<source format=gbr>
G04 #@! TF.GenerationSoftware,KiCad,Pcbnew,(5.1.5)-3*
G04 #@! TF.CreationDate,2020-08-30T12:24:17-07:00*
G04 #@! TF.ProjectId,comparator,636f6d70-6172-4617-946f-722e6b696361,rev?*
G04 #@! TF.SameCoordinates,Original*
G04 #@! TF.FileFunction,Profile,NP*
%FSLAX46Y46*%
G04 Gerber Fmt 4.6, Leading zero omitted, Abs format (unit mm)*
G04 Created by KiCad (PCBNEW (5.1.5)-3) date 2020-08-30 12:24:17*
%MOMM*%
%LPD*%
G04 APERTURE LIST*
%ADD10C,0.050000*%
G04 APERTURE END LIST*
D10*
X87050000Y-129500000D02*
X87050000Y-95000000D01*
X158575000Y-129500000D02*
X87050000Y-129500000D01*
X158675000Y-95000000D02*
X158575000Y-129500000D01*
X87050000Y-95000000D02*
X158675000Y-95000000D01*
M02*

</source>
━━━━━━━━━━
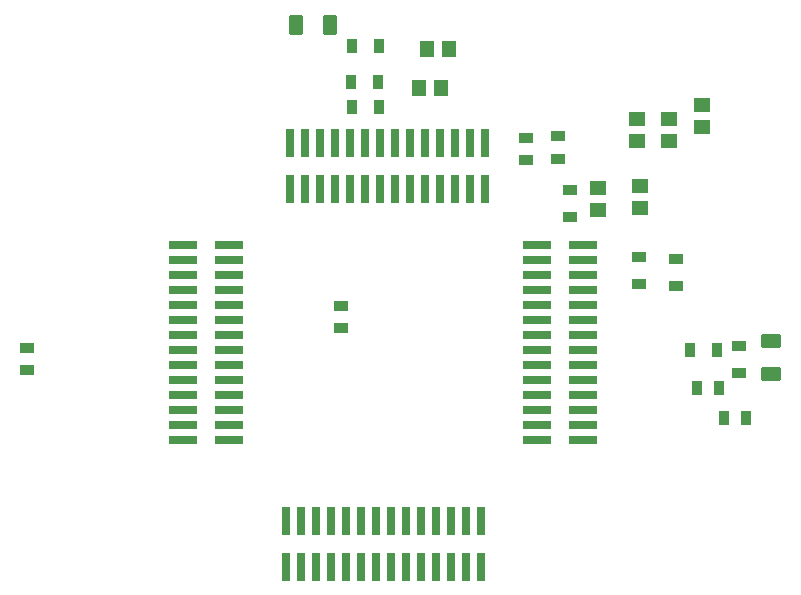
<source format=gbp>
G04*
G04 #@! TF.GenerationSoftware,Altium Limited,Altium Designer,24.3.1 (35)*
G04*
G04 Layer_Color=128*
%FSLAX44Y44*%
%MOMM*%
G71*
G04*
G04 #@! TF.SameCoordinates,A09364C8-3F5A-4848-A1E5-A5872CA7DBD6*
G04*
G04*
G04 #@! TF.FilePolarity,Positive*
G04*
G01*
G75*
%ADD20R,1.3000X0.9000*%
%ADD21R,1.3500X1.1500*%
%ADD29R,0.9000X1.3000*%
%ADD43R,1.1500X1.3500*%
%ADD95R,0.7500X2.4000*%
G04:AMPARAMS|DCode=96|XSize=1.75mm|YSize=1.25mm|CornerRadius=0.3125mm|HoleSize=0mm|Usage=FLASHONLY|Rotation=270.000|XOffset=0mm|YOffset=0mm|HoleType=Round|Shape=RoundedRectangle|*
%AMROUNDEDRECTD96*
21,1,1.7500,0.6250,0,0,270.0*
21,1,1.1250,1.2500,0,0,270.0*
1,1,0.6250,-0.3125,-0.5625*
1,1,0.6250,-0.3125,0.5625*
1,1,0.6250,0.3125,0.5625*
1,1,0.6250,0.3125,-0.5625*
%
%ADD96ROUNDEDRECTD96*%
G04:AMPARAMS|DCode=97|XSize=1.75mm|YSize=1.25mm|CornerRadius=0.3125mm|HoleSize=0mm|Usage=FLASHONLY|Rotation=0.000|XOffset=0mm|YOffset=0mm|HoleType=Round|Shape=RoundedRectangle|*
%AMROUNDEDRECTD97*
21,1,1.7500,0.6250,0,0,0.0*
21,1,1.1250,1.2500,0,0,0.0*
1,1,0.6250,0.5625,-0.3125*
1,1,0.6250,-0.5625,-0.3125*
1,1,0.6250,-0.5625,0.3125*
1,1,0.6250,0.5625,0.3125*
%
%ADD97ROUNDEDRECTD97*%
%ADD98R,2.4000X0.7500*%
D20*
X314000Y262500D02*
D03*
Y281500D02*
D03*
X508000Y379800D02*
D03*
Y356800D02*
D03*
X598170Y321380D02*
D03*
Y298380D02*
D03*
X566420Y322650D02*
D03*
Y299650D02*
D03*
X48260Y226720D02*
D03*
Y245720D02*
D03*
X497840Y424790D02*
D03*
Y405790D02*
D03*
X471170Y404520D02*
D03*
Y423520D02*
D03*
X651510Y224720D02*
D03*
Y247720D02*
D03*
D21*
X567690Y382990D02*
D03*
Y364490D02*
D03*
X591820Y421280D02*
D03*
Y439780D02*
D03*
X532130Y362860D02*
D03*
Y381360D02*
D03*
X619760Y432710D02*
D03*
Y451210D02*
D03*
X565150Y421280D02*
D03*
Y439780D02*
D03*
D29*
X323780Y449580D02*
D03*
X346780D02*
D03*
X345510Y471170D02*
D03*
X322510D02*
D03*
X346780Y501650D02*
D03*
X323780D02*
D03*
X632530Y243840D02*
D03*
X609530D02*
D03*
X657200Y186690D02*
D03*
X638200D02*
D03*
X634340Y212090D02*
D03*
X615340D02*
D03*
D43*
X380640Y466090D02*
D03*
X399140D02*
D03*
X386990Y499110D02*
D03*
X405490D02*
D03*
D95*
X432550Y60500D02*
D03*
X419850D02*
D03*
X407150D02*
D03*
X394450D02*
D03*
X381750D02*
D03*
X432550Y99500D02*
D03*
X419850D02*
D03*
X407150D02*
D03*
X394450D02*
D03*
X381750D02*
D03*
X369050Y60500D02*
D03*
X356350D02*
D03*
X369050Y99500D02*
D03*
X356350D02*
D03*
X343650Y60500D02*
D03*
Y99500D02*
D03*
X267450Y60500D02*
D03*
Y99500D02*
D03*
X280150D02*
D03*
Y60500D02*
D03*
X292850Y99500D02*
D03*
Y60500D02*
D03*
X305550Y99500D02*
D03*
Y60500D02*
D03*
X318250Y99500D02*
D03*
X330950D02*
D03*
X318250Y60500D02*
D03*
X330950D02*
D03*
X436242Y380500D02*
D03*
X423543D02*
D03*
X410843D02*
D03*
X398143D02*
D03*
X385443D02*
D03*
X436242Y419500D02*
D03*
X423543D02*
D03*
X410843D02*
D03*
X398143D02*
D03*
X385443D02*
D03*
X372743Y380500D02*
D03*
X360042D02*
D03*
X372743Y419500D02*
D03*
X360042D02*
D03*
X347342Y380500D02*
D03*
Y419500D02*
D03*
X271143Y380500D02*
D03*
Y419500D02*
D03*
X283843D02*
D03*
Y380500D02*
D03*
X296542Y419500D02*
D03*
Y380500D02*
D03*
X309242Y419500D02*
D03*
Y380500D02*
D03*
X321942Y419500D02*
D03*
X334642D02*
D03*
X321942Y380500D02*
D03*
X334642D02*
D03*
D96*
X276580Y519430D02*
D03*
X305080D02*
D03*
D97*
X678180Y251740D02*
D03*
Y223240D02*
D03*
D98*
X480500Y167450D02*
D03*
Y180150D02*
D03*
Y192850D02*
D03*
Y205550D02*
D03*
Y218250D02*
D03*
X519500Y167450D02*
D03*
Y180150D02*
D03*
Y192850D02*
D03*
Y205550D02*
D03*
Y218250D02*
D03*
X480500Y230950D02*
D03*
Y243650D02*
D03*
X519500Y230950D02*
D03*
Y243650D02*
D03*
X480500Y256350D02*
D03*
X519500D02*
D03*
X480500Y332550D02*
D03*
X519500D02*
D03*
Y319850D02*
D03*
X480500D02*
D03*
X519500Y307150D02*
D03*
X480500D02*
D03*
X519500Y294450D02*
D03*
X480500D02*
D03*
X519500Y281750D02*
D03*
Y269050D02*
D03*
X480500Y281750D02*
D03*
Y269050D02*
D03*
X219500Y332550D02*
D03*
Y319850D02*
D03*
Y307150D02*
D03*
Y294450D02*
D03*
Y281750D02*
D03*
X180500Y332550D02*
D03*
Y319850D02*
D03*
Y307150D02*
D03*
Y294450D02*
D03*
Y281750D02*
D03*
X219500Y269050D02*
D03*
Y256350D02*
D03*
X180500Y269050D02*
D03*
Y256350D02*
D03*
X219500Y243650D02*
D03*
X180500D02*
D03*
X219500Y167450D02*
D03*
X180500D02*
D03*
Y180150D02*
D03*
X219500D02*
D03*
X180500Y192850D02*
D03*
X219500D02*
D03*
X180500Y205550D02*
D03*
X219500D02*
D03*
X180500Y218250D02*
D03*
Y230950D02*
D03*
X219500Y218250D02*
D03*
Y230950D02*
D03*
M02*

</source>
━━━━━━━━━━
Return only the lines between the one holding "<source format=gbr>" and the one holding "X87050000Y-129500000D01*", inclusive, exactly as they appear above.

Final answer:
<source format=gbr>
G04 #@! TF.GenerationSoftware,KiCad,Pcbnew,(5.1.5)-3*
G04 #@! TF.CreationDate,2020-08-30T12:24:17-07:00*
G04 #@! TF.ProjectId,comparator,636f6d70-6172-4617-946f-722e6b696361,rev?*
G04 #@! TF.SameCoordinates,Original*
G04 #@! TF.FileFunction,Profile,NP*
%FSLAX46Y46*%
G04 Gerber Fmt 4.6, Leading zero omitted, Abs format (unit mm)*
G04 Created by KiCad (PCBNEW (5.1.5)-3) date 2020-08-30 12:24:17*
%MOMM*%
%LPD*%
G04 APERTURE LIST*
%ADD10C,0.050000*%
G04 APERTURE END LIST*
D10*
X87050000Y-129500000D02*
X87050000Y-95000000D01*
X158575000Y-129500000D02*
X87050000Y-129500000D01*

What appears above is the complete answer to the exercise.